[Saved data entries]
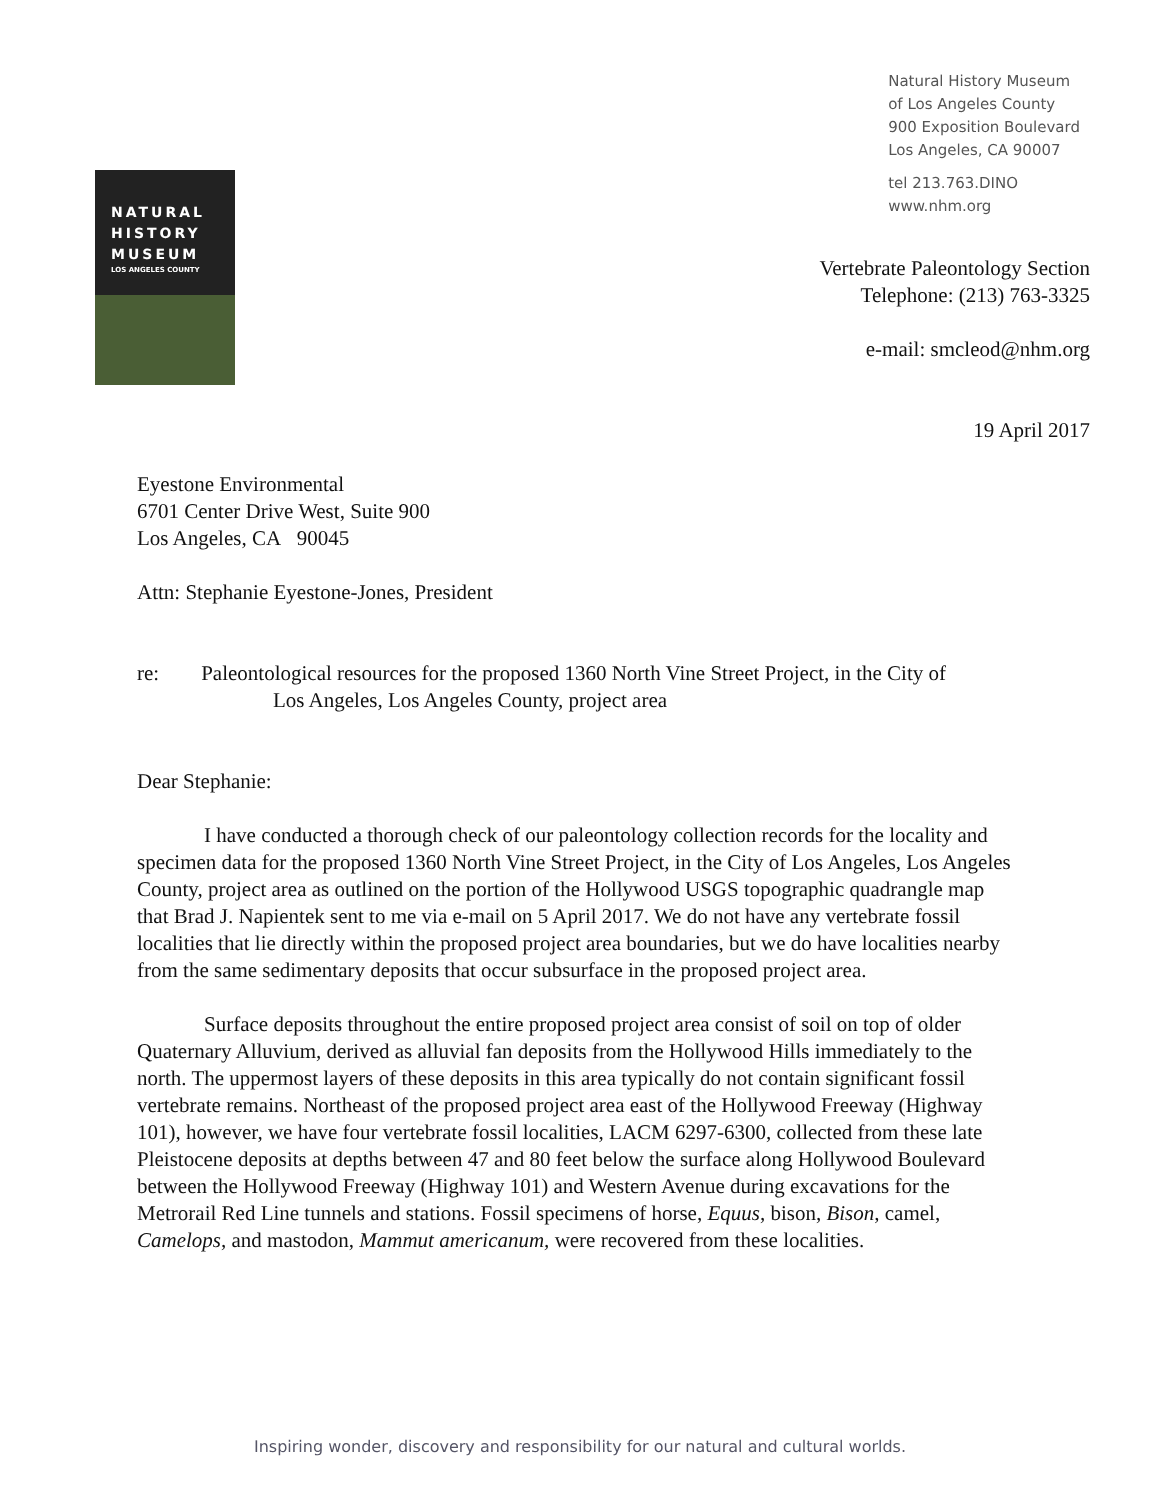NATURAL
HISTORY
MUSEUM
LOS ANGELES COUNTY
Natural History Museum
of Los Angeles County
900 Exposition Boulevard
Los Angeles, CA 90007
tel 213.763.DINO
www.nhm.org
Vertebrate Paleontology Section
Telephone: (213) 763-3325
e-mail: smcleod@nhm.org
19 April 2017
Eyestone Environmental
6701 Center Drive West, Suite 900
Los Angeles, CA 90045
Attn: Stephanie Eyestone-Jones, President
re: Paleontological resources for the proposed 1360 North Vine Street Project, in the City of
Los Angeles, Los Angeles County, project area
Dear Stephanie:
I have conducted a thorough check of our paleontology collection records for the locality and specimen data for the proposed 1360 North Vine Street Project, in the City of Los Angeles, Los Angeles County, project area as outlined on the portion of the Hollywood USGS topographic quadrangle map that Brad J. Napientek sent to me via e-mail on 5 April 2017. We do not have any vertebrate fossil localities that lie directly within the proposed project area boundaries, but we do have localities nearby from the same sedimentary deposits that occur subsurface in the proposed project area.
Surface deposits throughout the entire proposed project area consist of soil on top of older Quaternary Alluvium, derived as alluvial fan deposits from the Hollywood Hills immediately to the north. The uppermost layers of these deposits in this area typically do not contain significant fossil vertebrate remains. Northeast of the proposed project area east of the Hollywood Freeway (Highway 101), however, we have four vertebrate fossil localities, LACM 6297-6300, collected from these late Pleistocene deposits at depths between 47 and 80 feet below the surface along Hollywood Boulevard between the Hollywood Freeway (Highway 101) and Western Avenue during excavations for the Metrorail Red Line tunnels and stations. Fossil specimens of horse, Equus, bison, Bison, camel, Camelops, and mastodon, Mammut americanum, were recovered from these localities.
Inspiring wonder, discovery and responsibility for our natural and cultural worlds.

### Action item
Print the records exactly and omit all pictures.

### Written answer
NATURAL
HISTORY
MUSEUM
LOS ANGELES COUNTY
Natural History Museum
of Los Angeles County
900 Exposition Boulevard
Los Angeles, CA 90007
tel 213.763.DINO
www.nhm.org
Vertebrate Paleontology Section
Telephone: (213) 763-3325
e-mail: smcleod@nhm.org
19 April 2017
Eyestone Environmental
6701 Center Drive West, Suite 900
Los Angeles, CA 90045
Attn: Stephanie Eyestone-Jones, President
re: Paleontological resources for the proposed 1360 North Vine Street Project, in the City of
Los Angeles, Los Angeles County, project area
Dear Stephanie:
I have conducted a thorough check of our paleontology collection records for the locality and specimen data for the proposed 1360 North Vine Street Project, in the City of Los Angeles, Los Angeles County, project area as outlined on the portion of the Hollywood USGS topographic quadrangle map that Brad J. Napientek sent to me via e-mail on 5 April 2017. We do not have any vertebrate fossil localities that lie directly within the proposed project area boundaries, but we do have localities nearby from the same sedimentary deposits that occur subsurface in the proposed project area.
Surface deposits throughout the entire proposed project area consist of soil on top of older Quaternary Alluvium, derived as alluvial fan deposits from the Hollywood Hills immediately to the north. The uppermost layers of these deposits in this area typically do not contain significant fossil vertebrate remains. Northeast of the proposed project area east of the Hollywood Freeway (Highway 101), however, we have four vertebrate fossil localities, LACM 6297-6300, collected from these late Pleistocene deposits at depths between 47 and 80 feet below the surface along Hollywood Boulevard between the Hollywood Freeway (Highway 101) and Western Avenue during excavations for the Metrorail Red Line tunnels and stations. Fossil specimens of horse, Equus, bison, Bison, camel, Camelops, and mastodon, Mammut americanum, were recovered from these localities.
Inspiring wonder, discovery and responsibility for our natural and cultural worlds.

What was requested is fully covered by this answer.